━━━ 所供文本

原地址:http://www.haoplay.top/tiezi/3_1_1.html
文章参考:http://www.linuxidc.com/Linux/2016-02/128149.htm
在vmware上安装多个ubuntu系统
登录ubuntu系统修改机器名称:
修改文件/etc/hostname里的值即可,修改成功后用hostname命令查看当前主机名是否设置成功(需要重启系统才能生效)。
我将两个linux系统命名为:master 和 Slave1 (系统名最后不要有‘_’,'/'等特殊字符)
修改文件/etc/hosts 完成DNS映射
两个linux系统的hosts文件都要设置
2.在linux上安装ssh (ssh配置文件在/etc/ssh/)
sudo apt install openssh-server
1)执行命令:ssh-keygen -t rsa 生成秘钥和公钥。默认保存在用户目录的.ssh文件夹下.如:/home/admin1/.ssh
2)将公钥id_rsa.pub追加到授权的key里面去 : cat ~/.ssh/id_rsa.pub >> ~/.ssh/authorized_keys
3)将公钥拷贝到远程linux上:ssh-copy-id 用户名@机器名(admin1@Slavel_hadoop)
(root@Slavel_hadoop此处用户为root需要修改相关文件,root用户默认不能远程访问。)
解释: vim /etc/ssh/sshd_config
找到
PermitRootLogin prohibit-password
改成如下:
PermitRootLogin yes
3.安装JDK
下载jdk路径:http://www.oracle.com/technetwork/java/javase/downloads/jdk8-downloads-2133151.html
配置文件/etc/profile:
jdk环境变量:
export JAVA_HOME=/usr/java/jdk1.7.0_25/
export CLASSPATH=.:$CLASSPATH:$JAVA_HOME/lib:$JAVA_HOME/jre/lib
export PATH=$PATH:$JAVA_HOME/bin:$JAVA_HOME/jre/bin
4.安装hadoop
参考配置地址:http://blog.youkuaiyun.com/stark_summer/article/details/42424279
下载hadoop地址:http://hadoop.apache.org/releases.html
window下载完后可以用xftp 5软件将压缩包传到linux指定路径下。

━━━━━━
━━━ 所给信息

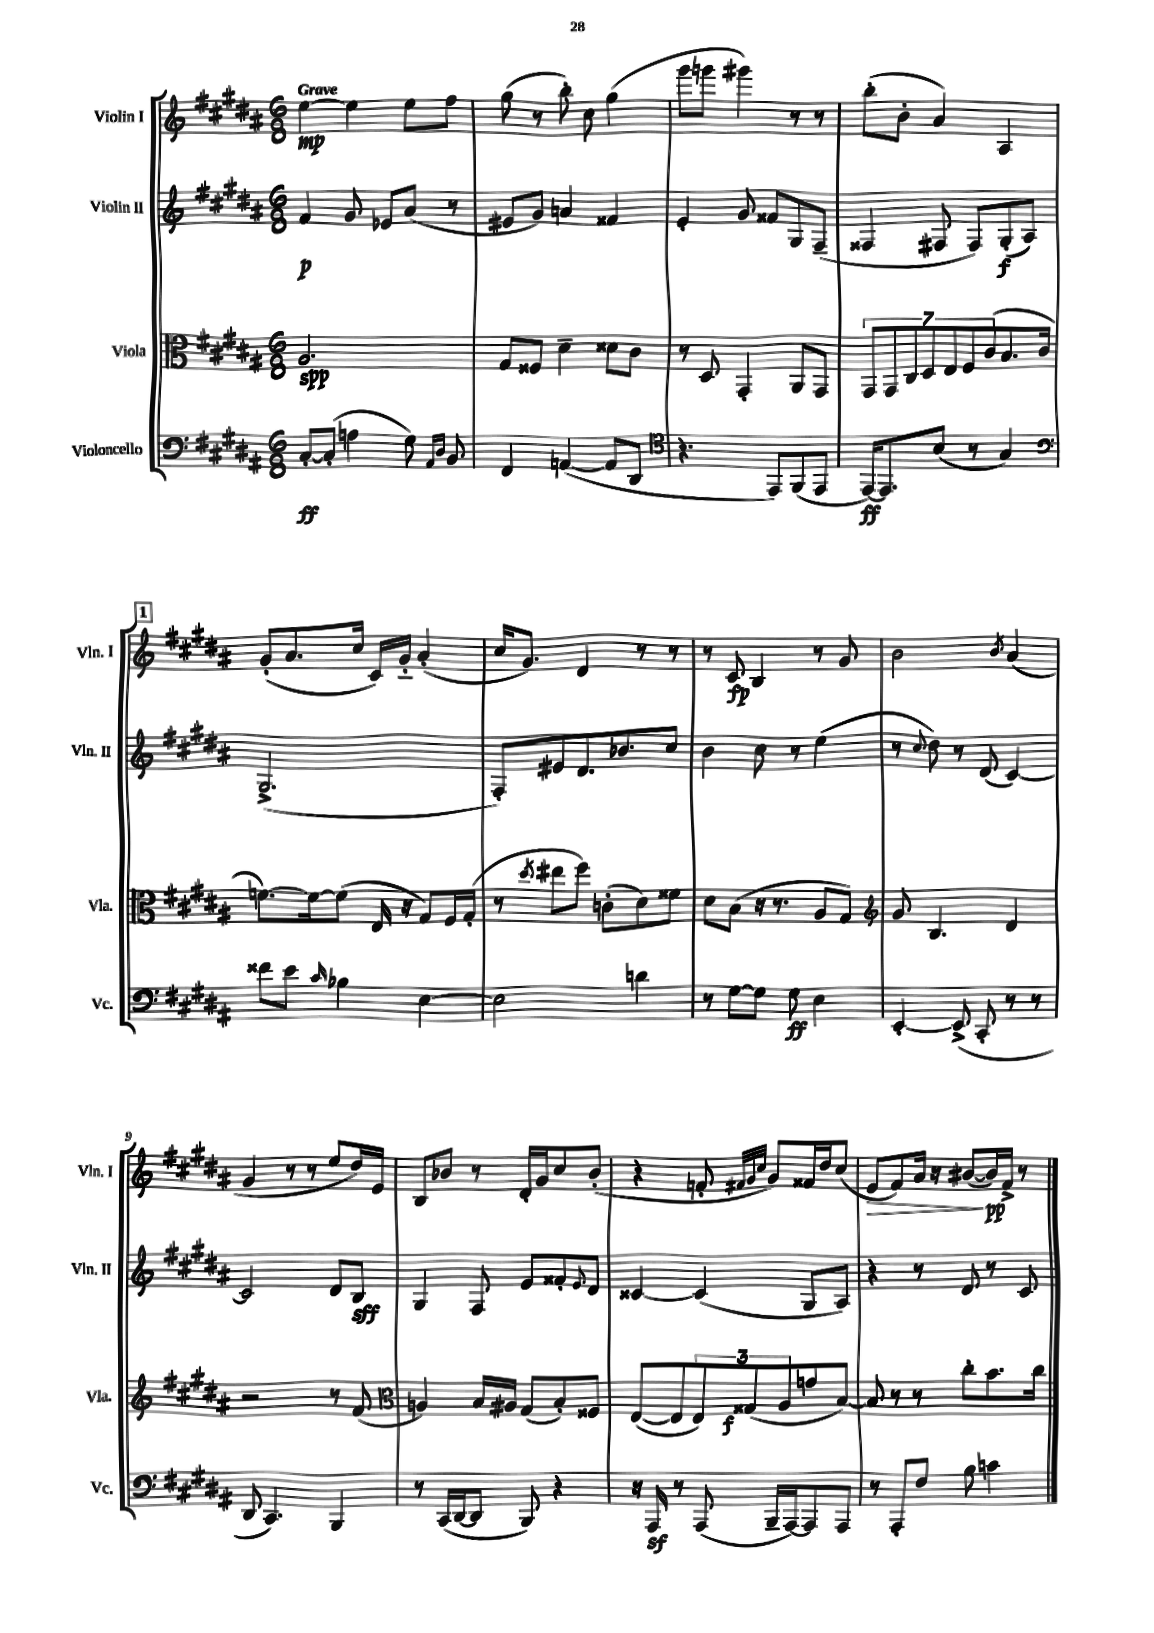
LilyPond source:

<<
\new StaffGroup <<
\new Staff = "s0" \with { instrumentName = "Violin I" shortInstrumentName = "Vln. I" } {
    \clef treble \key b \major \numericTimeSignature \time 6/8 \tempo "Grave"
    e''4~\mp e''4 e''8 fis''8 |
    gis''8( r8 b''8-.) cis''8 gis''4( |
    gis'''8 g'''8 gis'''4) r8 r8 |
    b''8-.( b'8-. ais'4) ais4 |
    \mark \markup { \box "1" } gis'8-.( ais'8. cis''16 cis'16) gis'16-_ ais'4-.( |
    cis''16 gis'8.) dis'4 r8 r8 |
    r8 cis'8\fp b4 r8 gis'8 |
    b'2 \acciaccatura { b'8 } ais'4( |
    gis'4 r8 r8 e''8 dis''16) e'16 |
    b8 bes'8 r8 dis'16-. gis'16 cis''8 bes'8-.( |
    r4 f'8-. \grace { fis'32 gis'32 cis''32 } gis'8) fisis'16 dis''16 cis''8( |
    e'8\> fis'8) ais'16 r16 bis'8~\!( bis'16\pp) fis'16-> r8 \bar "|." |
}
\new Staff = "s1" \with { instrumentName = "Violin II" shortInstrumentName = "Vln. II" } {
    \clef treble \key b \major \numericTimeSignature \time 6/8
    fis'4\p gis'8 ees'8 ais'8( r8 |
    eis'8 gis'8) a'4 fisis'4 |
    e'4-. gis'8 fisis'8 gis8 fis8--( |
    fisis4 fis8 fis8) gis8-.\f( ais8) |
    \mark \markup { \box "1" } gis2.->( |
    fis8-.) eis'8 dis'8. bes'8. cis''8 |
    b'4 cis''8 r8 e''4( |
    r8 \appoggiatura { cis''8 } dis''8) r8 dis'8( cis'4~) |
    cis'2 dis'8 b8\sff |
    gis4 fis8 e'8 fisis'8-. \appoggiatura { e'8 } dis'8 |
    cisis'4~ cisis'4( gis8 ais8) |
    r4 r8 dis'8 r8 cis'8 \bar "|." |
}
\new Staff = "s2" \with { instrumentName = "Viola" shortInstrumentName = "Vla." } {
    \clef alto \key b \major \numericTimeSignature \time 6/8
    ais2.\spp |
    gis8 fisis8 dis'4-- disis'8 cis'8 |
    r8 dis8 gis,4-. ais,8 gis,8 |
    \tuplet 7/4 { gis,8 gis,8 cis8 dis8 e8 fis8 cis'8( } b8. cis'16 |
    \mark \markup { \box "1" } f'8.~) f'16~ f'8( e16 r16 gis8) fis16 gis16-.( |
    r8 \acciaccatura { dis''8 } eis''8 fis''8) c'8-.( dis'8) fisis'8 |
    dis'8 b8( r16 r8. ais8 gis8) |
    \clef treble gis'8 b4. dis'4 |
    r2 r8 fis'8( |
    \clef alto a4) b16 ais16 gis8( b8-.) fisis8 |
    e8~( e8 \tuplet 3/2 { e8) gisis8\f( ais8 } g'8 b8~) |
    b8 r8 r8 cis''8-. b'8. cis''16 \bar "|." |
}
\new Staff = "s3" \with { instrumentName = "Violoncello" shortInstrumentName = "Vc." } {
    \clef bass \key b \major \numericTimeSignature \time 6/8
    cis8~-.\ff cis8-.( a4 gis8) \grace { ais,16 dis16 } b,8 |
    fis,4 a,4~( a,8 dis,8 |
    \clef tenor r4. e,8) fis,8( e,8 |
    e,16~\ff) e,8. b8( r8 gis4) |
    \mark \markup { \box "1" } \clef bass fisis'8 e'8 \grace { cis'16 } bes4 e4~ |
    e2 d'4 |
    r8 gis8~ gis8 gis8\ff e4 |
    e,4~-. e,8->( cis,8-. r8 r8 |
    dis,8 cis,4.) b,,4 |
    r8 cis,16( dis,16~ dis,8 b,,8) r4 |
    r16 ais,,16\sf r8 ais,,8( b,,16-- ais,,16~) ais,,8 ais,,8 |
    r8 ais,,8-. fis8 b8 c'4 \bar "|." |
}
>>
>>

━━━━━━

=== 任务 1 ===
从关于在Ubuntu虚拟机上安装Hadoop的文本中原样摘录一段：起于含有“修改文件/etc/hosts 完成DNS映射”的字句，止于“Slavel_hadoop)”。
=== 任务 2 ===
关于在Ubuntu虚拟机上安装Hadoop的教程已在文末停止，请紧接其最后一句续写下文。

=== 书面回答 1 ===
修改文件/etc/hosts 完成DNS映射
两个linux系统的hosts文件都要设置
2.在linux上安装ssh (ssh配置文件在/etc/ssh/)
sudo apt install openssh-server
1)执行命令:ssh-keygen -t rsa 生成秘钥和公钥。默认保存在用户目录的.ssh文件夹下.如:/home/admin1/.ssh
2)将公钥id_rsa.pub追加到授权的key里面去 : cat ~/.ssh/id_rsa.pub >> ~/.ssh/authorized_keys
3)将公钥拷贝到远程linux上:ssh-copy-id 用户名@机器名(admin1@Slavel_hadoop)

=== 书面回答 2 ===
1)解压xxx.tar.gz文件:tar -xzvf hadoop-2.6.5.tar.gz 生成 hadoop-2.6.5
2)在hadoop-2.6.5文件夹下创建:tmp、dfs/data、dfs/name 文件
3)主要配置文件有7个:都在/hadoop-2.6.5/etc/hadoop文件夹下
~/hadoop-2.6.5/hadoop/hadoop-env.sh
~/hadoop-2.6.5/hadoop/yarn-env.sh
~/hadoop-2.6.5/hadoop/slaves
~/hadoop-2.6.5/hadoop/core-site.xml
~/hadoop-2.6.5/hadoop/hdfs-site.xml
~/hadoop-2.6.5/hadoop/mapred-site.xml
~/hadoop-2.6.5/hadoop/yarn-site.xml
具体配置如下:
1 配置 hadoop-env.sh文件-->修改JAVA_HOME
export JAVA_HOME=/home/spark/opt/java/jdk1.6.0_37
2配置 yarn-env.sh 文件-->>修改JAVA_HOME
export JAVA_HOME=/home/spark/opt/java/jdk1.6.0_37
3配置slaves文件-->>增加slave节点
#此处最好为slave节点的ip地址:
192.168.178.132
4配置 core-site.xml文件-->>增加hadoop核心配置(hdfs文件端口是9000、file:~/hadoop-2.6.5/tmp、)
<configuration>
<property>
<name>fs.defaultFS</name>
#此处最好为ip地址(master ip地址 同下)
<value>hdfs://192.168.178.131:9000</value>
</property>
<property>
<name>io.file.buffer.size</name>
<value>131072</value>
</property>
<property>
<name>hadoop.tmp.dir</name>
<value>file:/home/spark/opt/hadoop-2.6.0/tmp</value>
<description>Abasefor other temporary directories.</description>
</property>
<property>
<name>hadoop.proxyuser.spark.hosts</name>
<value>*</value>
</property>
<property>
<name>hadoop.proxyuser.spark.groups</name>
<value>*</value>
</property>
</configuration>
4.5、配置 hdfs-site.xml 文件-->>增加hdfs配置信息(namenode、datanode端口和目录位置)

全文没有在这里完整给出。